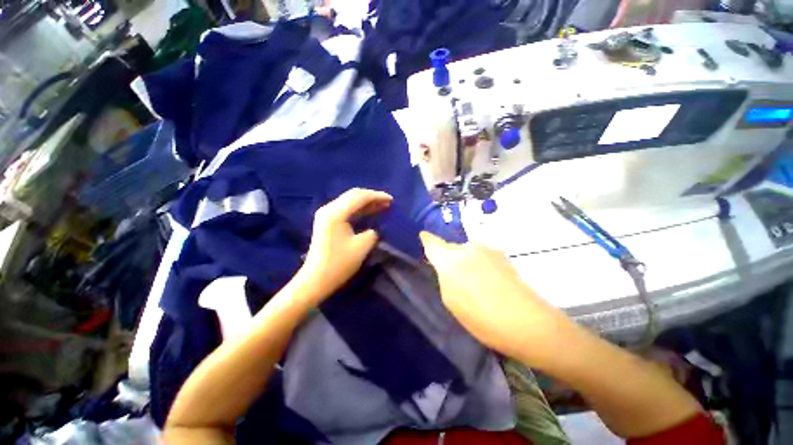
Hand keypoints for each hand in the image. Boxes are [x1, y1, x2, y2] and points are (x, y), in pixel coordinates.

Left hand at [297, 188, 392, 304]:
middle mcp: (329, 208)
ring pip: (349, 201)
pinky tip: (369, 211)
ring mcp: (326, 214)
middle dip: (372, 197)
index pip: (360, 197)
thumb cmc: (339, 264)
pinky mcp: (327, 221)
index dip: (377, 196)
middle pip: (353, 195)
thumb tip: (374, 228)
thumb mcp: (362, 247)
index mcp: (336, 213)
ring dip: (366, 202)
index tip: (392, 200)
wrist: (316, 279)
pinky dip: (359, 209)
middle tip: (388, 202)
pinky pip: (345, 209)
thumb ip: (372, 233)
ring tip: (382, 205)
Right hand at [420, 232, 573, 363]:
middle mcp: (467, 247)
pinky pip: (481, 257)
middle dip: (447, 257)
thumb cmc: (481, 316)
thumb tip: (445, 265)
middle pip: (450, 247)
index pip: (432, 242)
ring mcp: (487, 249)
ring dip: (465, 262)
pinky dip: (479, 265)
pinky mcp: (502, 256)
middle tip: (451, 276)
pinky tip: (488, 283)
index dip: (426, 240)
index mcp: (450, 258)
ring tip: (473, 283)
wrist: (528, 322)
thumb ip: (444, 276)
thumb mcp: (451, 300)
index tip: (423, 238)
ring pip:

-*-

(Directions for this task) Everything above from the line containing "index pip: (432, 242)" down to the line containing "thumb mcp: (451, 300)" should be copied exactly, both end lines included, and nothing else.

(Solution)
index pip: (432, 242)
ring mcp: (487, 249)
ring dip: (465, 262)
pinky dip: (479, 265)
pinky mcp: (502, 256)
middle tip: (451, 276)
pinky tip: (488, 283)
index dip: (426, 240)
index mcp: (450, 258)
ring tip: (473, 283)
wrist: (528, 322)
thumb ip: (444, 276)
thumb mcp: (451, 300)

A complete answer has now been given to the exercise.